In XML documents, and most importantly for use in MathML, we need to be
able to identify all characters, either by numerical character reference or
by entity reference. But numerical character references are ISO 10646/Unicode
numbers, since that is the character set underlying XML. If entity
names are used, they must still be mapped to something that applications
will be able to handle and render.
In the documentation that accompanies this request, the following
information is provided:
1. The "names" by which a symbol is known, and STIX participants
reporting it in their current symbol sets
2. The symbol "class":
- N: normal or ordinary, e.g. symbol used as a variable
- A: alphabetic; subclass of ordinary
- D: diacritic
- P: punctuation
- B: binary operator, e.g. a + b
- R: relation, e.g. a = b
- L: large operator, e.g. sum, product
- O: opening delimiter
- C: closing delimiter
3. A description of the symbol
4. A sample glyph
5. ISO 10646/Unicodes of possibly related symbols or symbols with
similar shape
The documentation we are sending consists of two tables of symbols that the
STIX team have identified as in use in their publishing production but not
in ISO 10646/Unicode 2.0. The first contains the mathematical and technical
symbol characters already found in ISO 10646/Unicode. The second contains
the symbols for which we could find no existing codes. The development of
these lists by a group of widely separated collaborators has been done using
the Web. The tables are available online, and the glyph samples look best
at 72dpi screen resolution. The printed forms are necessarily not as
effective. The high-quality fonts intended have naturally not yet been made.
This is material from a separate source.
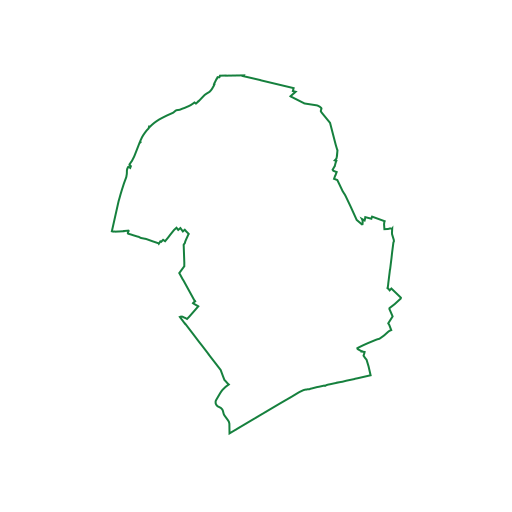 Bernheze, Noord-Brabant, Netherlands, rotated 307°
{"feature_id": "6326949B36275678342581", "entity_name": "Bernheze", "entity_type": "district", "adm_level": 2, "iso_a3": "NLD", "parent_name": "Netherlands", "parent_adm1": "Noord-Brabant", "projection": "albers", "projection_center": [5.507, 51.684], "detail": "fine", "context": "isolated", "style": "outline", "palette": "green", "viewbox_px": 512, "rotation_deg": 307, "n_neighbors": 0, "source": "geoboundaries", "source_scale": "gbopen_adm2", "svg_char_len": 5825}
<svg xmlns="http://www.w3.org/2000/svg" viewBox="0 0 512 512"><g transform="rotate(307 256 256)"><path d="M159.3,240.3L155.5,253.9L153.2,262.0L152.0,266.6L149.0,277.4L148.9,277.4L143.7,296.4L140.1,302.0L138.0,305.4L137.8,306.8L137.5,308.3L137.2,309.7L137.0,311.6L134.4,310.8L133.7,310.6L132.3,310.3L130.8,310.1L129.6,309.9L128.7,309.8L127.0,309.8L125.3,309.9L124.3,310.0L117.4,310.8L116.8,310.9L116.3,311.0L115.7,311.2L115.4,311.4L114.8,311.8L114.3,312.3L113.9,312.6L113.7,313.0L113.5,313.4L113.2,314.0L113.1,314.6L112.9,315.4L112.9,316.0L113.0,316.5L113.1,317.0L113.3,318.1L113.5,319.3L113.4,320.0L113.3,320.6L113.2,321.2L113.0,321.7L112.7,322.3L112.3,322.9L110.7,324.9L110.4,325.3L110.0,326.0L109.6,327.0L107.9,332.6L107.5,333.6L107.4,333.9L106.9,334.6L106.0,335.7L98.4,341.6L109.7,346.2L152.2,363.7L158.6,366.4L164.7,369.0L172.7,372.2L174.2,372.9L177.4,374.6L179.1,375.9L179.6,376.6L180.4,377.2L181.0,377.9L181.8,378.9L182.8,379.4L183.7,380.2L188.0,383.6L189.6,385.1L193.6,388.5L193.6,388.8L193.7,389.1L194.0,389.4L194.1,389.5L194.7,389.7L195.1,389.8L196.7,391.0L198.0,392.2L201.6,395.3L201.8,395.5L203.2,396.7L204.7,398.0L204.7,397.9L207.6,400.7L210.9,403.3L216.9,408.6L217.6,409.0L219.6,410.8L220.2,411.3L229.7,419.3L235.6,412.3L239.7,406.7L240.3,404.2L241.1,401.9L243.6,401.0L244.7,400.5L244.1,399.3L243.2,397.8L243.6,397.6L243.5,397.4L243.4,397.1L242.9,393.7L242.9,393.1L243.0,392.8L243.4,392.4L244.7,393.0L249.4,395.4L253.9,397.9L261.2,402.2L262.6,403.1L263.9,404.2L264.8,404.6L268.9,405.9L270.0,406.2L274.7,407.1L275.8,407.4L276.2,407.5L277.2,408.0L278.2,408.6L278.7,407.8L280.9,404.3L281.2,403.8L281.6,402.7L281.7,402.4L281.8,402.3L281.8,402.2L282.1,402.1L289.7,401.5L289.9,401.5L290.0,401.4L292.4,397.2L293.9,394.5L294.2,394.3L294.4,394.1L294.6,394.0L294.8,394.0L301.0,395.7L309.1,397.2L309.9,396.8L311.5,383.7L309.0,383.4L309.6,381.2L309.4,380.9L309.5,380.3L309.9,380.3L312.8,378.7L313.4,378.3L325.9,371.1L326.1,371.1L336.0,365.4L340.7,362.6L349.3,357.7L349.5,357.6L350.7,357.3L351.0,357.1L351.2,356.9L351.9,356.2L352.7,355.1L353.2,354.4L354.8,352.2L355.4,351.4L355.7,351.2L356.4,350.6L359.8,348.3L359.7,348.3L359.1,347.2L358.8,346.6L358.6,346.4L358.3,346.2L358.2,346.0L357.6,345.7L357.2,345.3L356.7,344.8L354.7,342.4L358.5,339.1L359.4,338.6L359.9,338.3L360.5,338.0L361.2,337.8L357.3,325.0L356.5,325.2L355.2,325.7L352.8,319.9L350.7,321.0L350.6,320.9L349.7,321.3L349.3,318.3L348.9,319.1L348.7,319.6L348.2,319.9L347.3,320.8L345.5,321.9L345.3,321.7L345.0,321.5L345.4,314.7L352.7,301.3L353.9,299.0L357.5,292.1L357.8,291.5L358.6,289.8L358.9,288.8L359.7,286.8L359.9,286.2L363.4,279.5L365.6,275.2L364.6,271.9L367.7,270.9L368.2,270.9L370.2,270.3L371.6,269.9L371.1,268.3L370.6,266.5L370.9,265.7L371.0,265.3L374.8,264.8L375.0,264.9L376.6,264.2L378.6,263.4L380.4,262.9L379.8,261.4L382.2,261.6L384.6,260.5L387.3,258.8L387.2,258.8L389.2,257.6L392.9,252.6L406.9,235.0L410.0,222.3L410.5,220.8L410.8,220.5L412.4,219.8L412.9,219.7L413.2,219.5L413.3,219.4L413.4,219.1L413.4,218.9L413.5,218.8L413.6,217.0L413.2,214.7L412.9,213.9L407.2,203.3L407.1,203.1L406.9,202.7L406.9,202.1L406.6,200.7L406.4,199.5L404.5,188.9L404.3,187.8L404.3,187.4L408.2,188.2L408.4,188.3L411.0,188.8L409.9,186.2L412.7,185.0L399.2,154.1L399.2,153.8L391.9,137.4L392.8,137.4L381.8,123.3L381.9,123.2L378.3,118.7L376.8,119.2L376.5,119.1L375.7,117.7L375.2,117.8L374.1,117.9L374.0,118.1L373.3,118.0L370.2,118.6L368.9,118.8L367.9,119.1L368.0,119.5L365.7,120.0L364.7,120.0L363.9,120.2L362.6,120.3L361.2,120.3L359.3,120.1L358.9,120.0L356.2,118.9L355.0,118.5L353.8,118.1L352.3,117.9L346.4,117.2L344.9,116.8L344.9,117.0L342.9,116.6L341.6,116.3L341.6,114.5L340.9,114.3L339.6,113.9L337.1,113.0L336.1,112.5L334.9,111.9L333.9,111.3L331.2,109.8L329.9,108.9L329.3,108.5L327.4,107.4L326.8,107.0L326.4,106.6L325.9,106.1L325.3,105.5L325.0,105.1L324.5,104.8L324.1,104.5L323.6,104.3L323.1,104.2L321.8,103.9L320.9,103.7L320.4,103.5L314.8,100.4L311.4,98.7L309.1,97.6L306.7,96.5L304.2,95.6L303.0,95.2L301.7,94.8L300.6,94.5L297.9,93.9L295.3,93.5L295.3,93.3L295.2,93.3L295.0,92.7L294.3,93.0L294.4,93.8L294.3,93.6L294.1,93.5L292.7,93.4L291.4,93.2L290.0,93.1L288.7,93.1L287.5,93.1L284.9,93.2L282.2,93.5L280.9,93.8L278.9,94.2L277.5,94.6L277.4,95.0L277.4,95.3L277.1,95.3L277.0,95.1L276.6,94.8L268.4,97.1L263.4,98.5L261.8,98.9L259.5,99.3L257.2,99.7L255.7,99.7L254.1,99.8L253.4,99.8L252.9,99.9L252.6,100.1L252.5,100.5L252.6,100.9L252.4,101.9L252.4,102.0L250.7,102.5L250.7,102.3L250.4,100.8L250.3,100.4L250.1,100.3L249.7,100.4L249.1,100.5L248.4,100.6L247.8,100.9L247.2,101.1L246.7,101.4L246.1,101.8L244.6,102.9L243.5,103.6L242.3,104.2L241.2,104.8L240.0,105.2L235.0,106.7L233.8,107.1L230.1,108.4L228.9,108.8L224.0,110.6L220.2,112.1L217.3,113.2L215.5,114.0L189.0,126.0L189.5,127.2L190.5,128.4L190.7,128.9L196.2,135.5L196.4,135.4L199.5,138.9L199.4,139.2L197.4,139.7L197.2,139.8L197.0,140.0L196.9,140.3L196.9,140.6L198.0,143.4L198.2,144.0L198.7,145.5L200.3,149.9L200.7,150.7L200.9,151.9L201.0,152.8L201.4,153.8L202.2,155.4L202.8,156.7L203.0,156.9L203.3,157.7L203.5,158.1L204.0,159.7L205.7,165.2L205.8,165.4L207.4,170.3L207.5,170.5L207.3,171.0L210.1,170.8L210.2,171.7L213.0,172.1L213.1,174.5L218.0,174.7L221.1,174.7L221.3,174.7L227.5,174.9L230.7,175.5L230.0,178.2L232.8,178.8L231.6,182.8L234.1,183.3L233.9,184.5L233.7,185.0L233.3,188.0L233.1,189.0L232.5,189.0L230.0,189.6L227.2,190.2L224.9,190.8L224.0,191.2L223.7,191.3L223.4,191.4L222.7,191.4L222.0,191.4L221.7,191.4L221.2,191.6L220.8,192.0L207.6,202.7L204.9,204.7L204.7,204.9L204.4,204.9L196.2,205.0L193.3,211.4L192.8,212.8L183.6,233.2L183.3,234.2L183.4,234.3L183.2,234.7L182.7,234.5L181.1,234.1L180.4,234.1L180.4,234.3L180.4,234.6L180.7,237.2L181.1,239.8L181.1,240.2L167.3,239.2L164.2,238.8L163.9,236.3L163.8,236.6L163.3,233.9L163.1,233.4L162.2,232.3L161.5,231.9L159.1,240.2L159.3,240.3Z" fill="none" stroke="#15803d" stroke-width="2"/></g></svg>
We believe that all possible valid associations have been made between the
symbols in our combined collections and existing ISO 10646/Unicodes, and
that the residue are good candidates for new codes. We would be happy to
work with people from WG2 and the Unicode group to find the right blocks
and ranges in to which to put new codes, for the assignments in the private
zones we have used for processing are in no way a suggestion as to the
numbering sequences to be used. We also welcome suggestions for the text
of the formal ISO 10646/Unicode names, which are not yet present, from
someone who has more experience with the naming conventions than we do.
Whether or not our proposals for additions to ISO 10646/Unicode are
accepted, the the scientific community will continue using these symbols.
What this could mean is that the STIX project will have to put the rejected
symbols into the private zone of ISO 10646/Unicode, which defeats the whole
purpose of this exercise. Wolfram Research has already done this with
their symbol set, and if more users do it independently, the initiative
that ISO 10646/Unicode has taken to tame Babel will not have worked for
the world of scientific communication.